A few weeks ago, fans had probably only heard two of Yeezus‘s songs, “Black Skinhead” and “New Slaves,” but the tracks aren’t really singles because they weren’t released for sale. Most thought West was righteously denouncing his own overindulgence: He raps his frustration at institutional racism and the consumer culture that encourages listeners to spend everything on fur coats, diamond chains and Alexander Wang clothes.The beats behind both songs — primal drums, claps, panting on “Black Skinhead” and syncopated, quick-hitting electric beats on “New Slaves” — abandon the grand orchestral arrangements of West’s past albums.
Just listening to “New Slaves” and “Black Skinhead,” exposes West’s rejection of maximalism and taking up the cause of racial justice with even more fury than he did on The College Dropout and Late Registration.
But now, the rest of the album is here.
West samples a Civil Rights era song about lynching, Nina Simone’s cover of Billie Holiday’s “Strange Fruit,” to back a somewhat superficial rap about his problems with women in “Blood on the Leaves.” In the same song, West compares those problems to racial segregation in South Africa (“Now you sittin’ courtside, wifey on the other side / Gotta keep ’em separated, I call that Apartheid”).
West goes on to employ the black power fist to describe a sex act.
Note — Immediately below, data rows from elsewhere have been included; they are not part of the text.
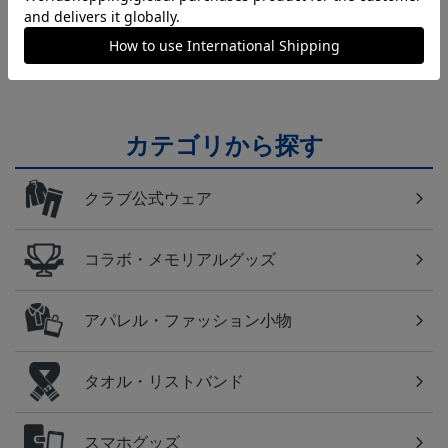
横浜FM
日常にもF・マリノスを！普段使いにオススメのアイ
テム！
カテゴリから探す
クラブ公式ウェア
コラボ・メモリアルグッズ
アパレル・ファッション小物
タオル・リストバンド
スマホグッズ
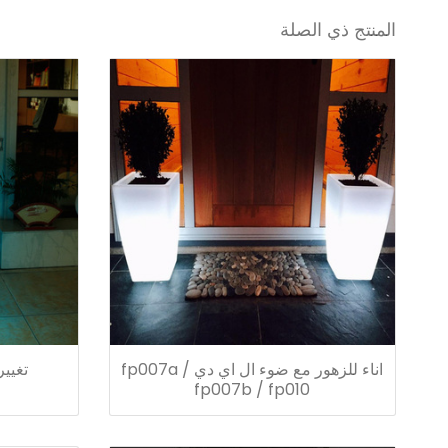
المنتج ذي الصلة
اناء للزهور مع ضوء ال اي دي fp007a /
تغيير 
fp007b / fp010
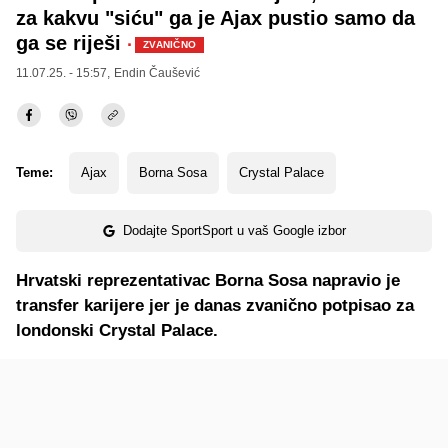
za kakvu "siću" ga je Ajax pustio samo da
ga se riješi
·
ZVANIČNO
11.07.25. - 15:57,
Endin Čaušević
Teme:
Ajax
Borna Sosa
Crystal Palace
Dodajte SportSport u vaš Google izbor
Hrvatski reprezentativac Borna Sosa napravio je
transfer karijere jer je danas zvanično potpisao za
londonski Crystal Palace.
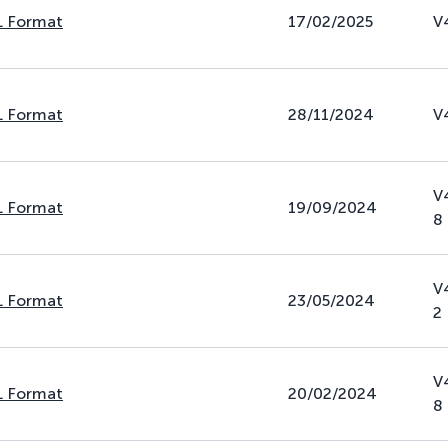
L Format
17/02/2025
V
L Format
28/11/2024
V
V
L Format
19/09/2024
8
V
L Format
23/05/2024
2
V
L Format
20/02/2024
8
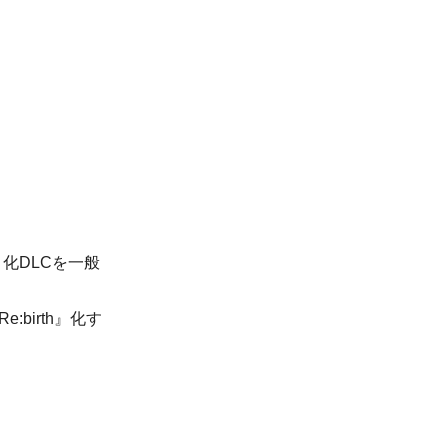
h』化DLCを一般
birth』化す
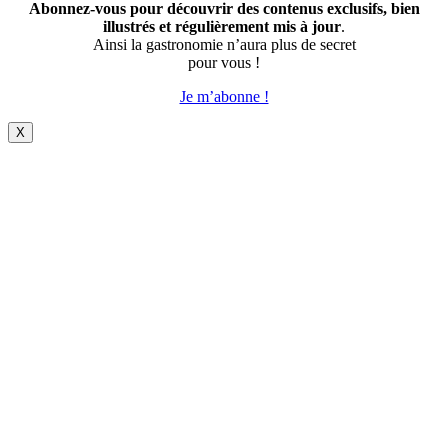
Abonnez-vous pour découvrir des contenus exclusifs, bien
illustrés et régulièrement mis à jour
.
Ainsi la gastronomie n’aura plus de secret
pour vous !
Je m’abonne !
X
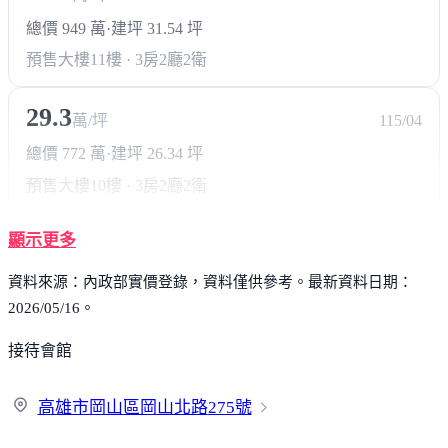
總價 949 萬
·
建坪 31.54 坪
預售大樓
11樓 · 3房2廳2衛
29.3
萬/坪
115/04
總價 772 萬
·
建坪 26.34 坪
預售大樓
10樓 · 3房2廳2衛
顯示更多
資料來源：內政部實價登錄，資料僅供參考。最新資料日期：
2026/05/16。
接待會館
高雄市岡山區岡山北路
275號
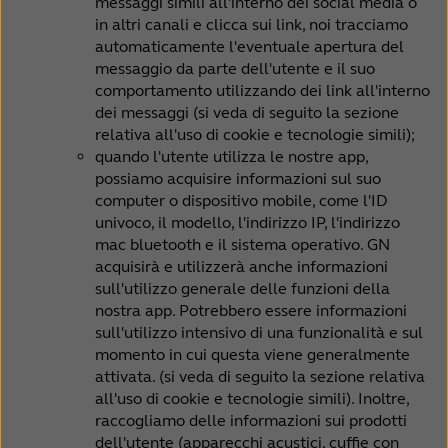
messaggi simili all'interno dei social media o
in altri canali e clicca sui link, noi tracciamo
automaticamente l'eventuale apertura del
messaggio da parte dell'utente e il suo
comportamento utilizzando dei link all'interno
dei messaggi (si veda di seguito la sezione
relativa all'uso di cookie e tecnologie simili);
quando l'utente utilizza le nostre app,
possiamo acquisire informazioni sul suo
computer o dispositivo mobile, come l'ID
univoco, il modello, l'indirizzo IP, l'indirizzo
mac bluetooth e il sistema operativo. GN
acquisirà e utilizzerà anche informazioni
sull'utilizzo generale delle funzioni della
nostra app. Potrebbero essere informazioni
sull'utilizzo intensivo di una funzionalità e sul
momento in cui questa viene generalmente
attivata. (si veda di seguito la sezione relativa
all'uso di cookie e tecnologie simili). Inoltre,
raccogliamo delle informazioni sui prodotti
dell'utente (apparecchi acustici, cuffie con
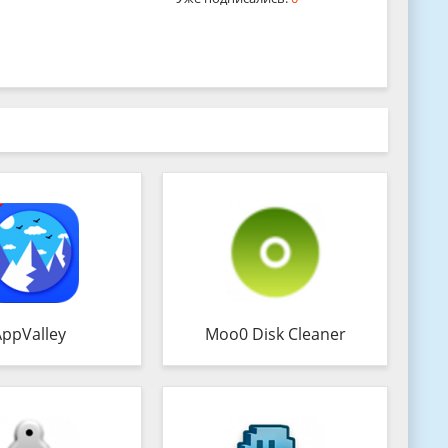
AppValley
Moo0 Disk Cleaner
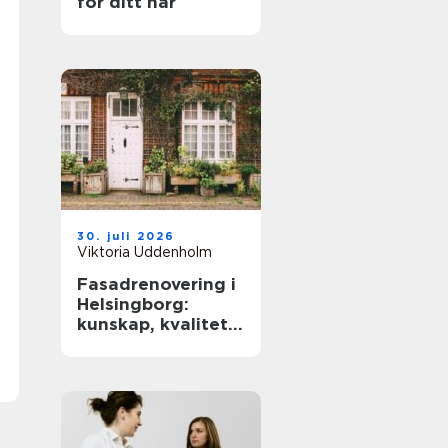
för ditt hår
30. juli 2026
Viktoria Uddenholm
Fasadrenovering i
Helsingborg:
kunskap, kvalitet
och långsiktigt
skydd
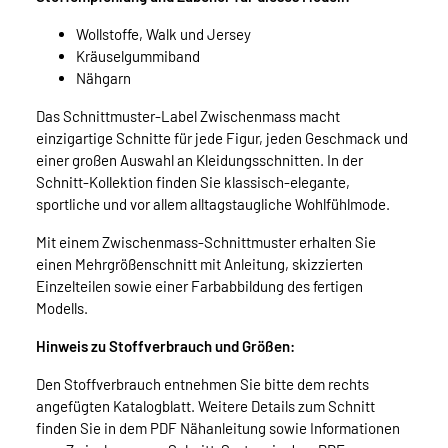
Wollstoffe, Walk und Jersey
Kräuselgummiband
Nähgarn
Das Schnittmuster-Label Zwischenmass macht
einzigartige Schnitte für jede Figur, jeden Geschmack und
einer großen Auswahl an Kleidungsschnitten. In der
Schnitt-Kollektion finden Sie klassisch-elegante,
sportliche und vor allem alltagstaugliche Wohlfühlmode.
Mit einem Zwischenmass-Schnittmuster erhalten Sie
einen Mehrgrößenschnitt mit Anleitung, skizzierten
Einzelteilen sowie einer Farbabbildung des fertigen
Modells.
Hinweis zu Stoffverbrauch und Größen:
Den Stoffverbrauch entnehmen Sie bitte dem rechts
angefügten Katalogblatt. Weitere Details zum Schnitt
finden Sie in dem PDF Nähanleitung sowie Informationen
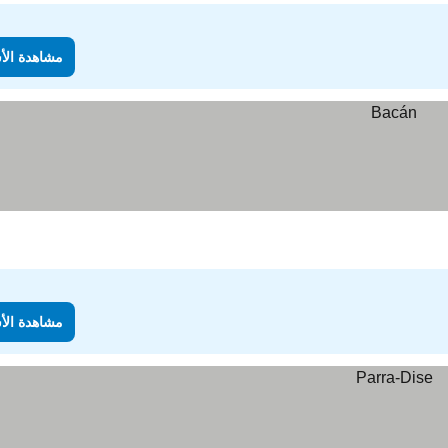
مشاهدة الأ
مشاهدة الأ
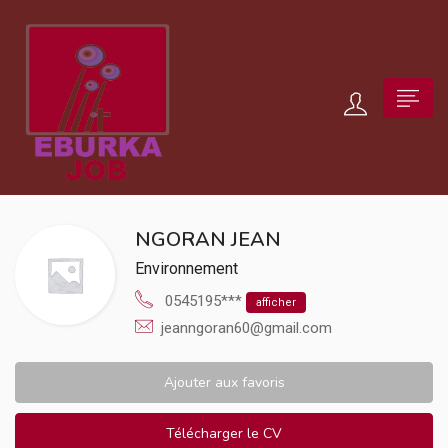
NGORAN JEAN
Environnement
0545195***
afficher
jeanngoran60@gmail.com
Ajouter aux favoris
Télécharger le CV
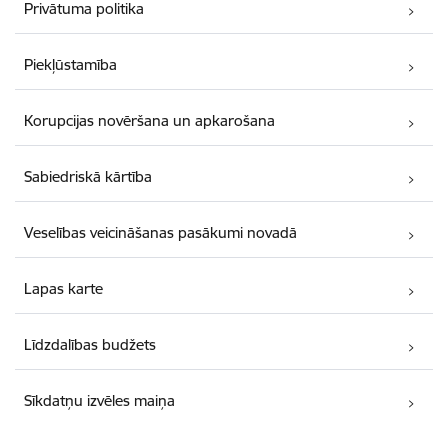
Privātuma politika
Piekļūstamība
Korupcijas novēršana un apkarošana
Sabiedriskā kārtība
Veselības veicināšanas pasākumi novadā
Lapas karte
Līdzdalības budžets
Sīkdatņu izvēles maiņa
He brags that he should have used sweet and sour sauce when he was getting with an Asian girl in “I’m In It.” He blasphemes on “I Am a God,” and he says, “We get this bitch shakin’ like Parkinson’s” in “On Sight.”
The main point of the album isn’t racial justice or anti-consumerism or minimalism (although those are all present).
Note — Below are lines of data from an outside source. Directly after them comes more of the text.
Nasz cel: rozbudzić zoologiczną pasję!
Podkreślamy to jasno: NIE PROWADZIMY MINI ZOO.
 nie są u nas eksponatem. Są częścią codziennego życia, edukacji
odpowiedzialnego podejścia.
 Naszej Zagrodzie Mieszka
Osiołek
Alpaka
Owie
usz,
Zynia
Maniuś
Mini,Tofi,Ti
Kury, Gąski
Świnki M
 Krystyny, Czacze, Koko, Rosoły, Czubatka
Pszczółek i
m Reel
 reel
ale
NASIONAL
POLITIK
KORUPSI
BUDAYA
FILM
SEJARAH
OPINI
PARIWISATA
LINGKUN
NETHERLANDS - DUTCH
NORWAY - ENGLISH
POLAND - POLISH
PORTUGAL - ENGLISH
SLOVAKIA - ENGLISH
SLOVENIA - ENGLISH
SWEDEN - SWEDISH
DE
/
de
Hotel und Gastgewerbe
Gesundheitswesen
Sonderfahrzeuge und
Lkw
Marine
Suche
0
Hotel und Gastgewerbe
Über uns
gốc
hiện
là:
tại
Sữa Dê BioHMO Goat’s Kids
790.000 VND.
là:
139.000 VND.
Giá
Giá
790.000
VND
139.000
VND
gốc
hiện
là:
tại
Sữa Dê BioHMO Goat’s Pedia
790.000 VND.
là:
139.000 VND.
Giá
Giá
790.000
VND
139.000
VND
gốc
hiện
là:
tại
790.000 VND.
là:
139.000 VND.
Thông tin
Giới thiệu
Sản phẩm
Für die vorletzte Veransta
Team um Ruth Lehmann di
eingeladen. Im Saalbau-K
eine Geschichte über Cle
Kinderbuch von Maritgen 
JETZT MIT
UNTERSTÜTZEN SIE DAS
It’s all for shock. Why? Because West has a huge ego, because he wants so badly to prove how much he gives “no fucks at all.” But as Los Angles Times’s Randall Roberts guesses, Kanye also wants to alienate his audience so he can live as an artist and not a paparazzi target.
Almost every track has jarring, even frightening, instrumentals. West speaks through a heavy voice distorter on “I Am a God” as an ominously growling saw wave bass plays. Then it gets really disconcerting when the beat falls away, and West just shrieks into the mic. When he performed that part for the first time at a major venue last week at the Governors Ball, it silenced a massive cheering crowd — exactly the shock he intended.
Bon Iver’s Justin Vernon contributes to the disturbing vibes, sounding more intimidating than anything else. The Eau Claire native appears on Yeezus three times with his organ-like vocals: He slurs as a drunk driver trying to get ahold of his woman on “Hold My Liquor,” provides eerie outro vocals on “I Am a God” and tells off an insincere admirer on “I’m In It.”
“I’m In It” brings together all the experimental strangeness of Yeezus. The track subtly blends threatening bass pulses, a distorted demon voice and some of the filthiest lyrics West’s ever written. The rhythm abruptly changes five or six times as the mic passes between West, Vernon and Jamaican rapper Agent Sasco. It’s abrasive, dark and strangely satisfying to listen to.
Other tracks, like “Send It Up,” with its air horn-based beat, have fewer redeeming qualities. But any experimental album has to have a flop or two.
West’s already gotten plenty of credit for taking risks with Yeezus. He’ll also get outraged letters for months and he’s going to lose a lot of fans. But, listening to Yeezus, it’s easy to imagine that’s exactly what he wants.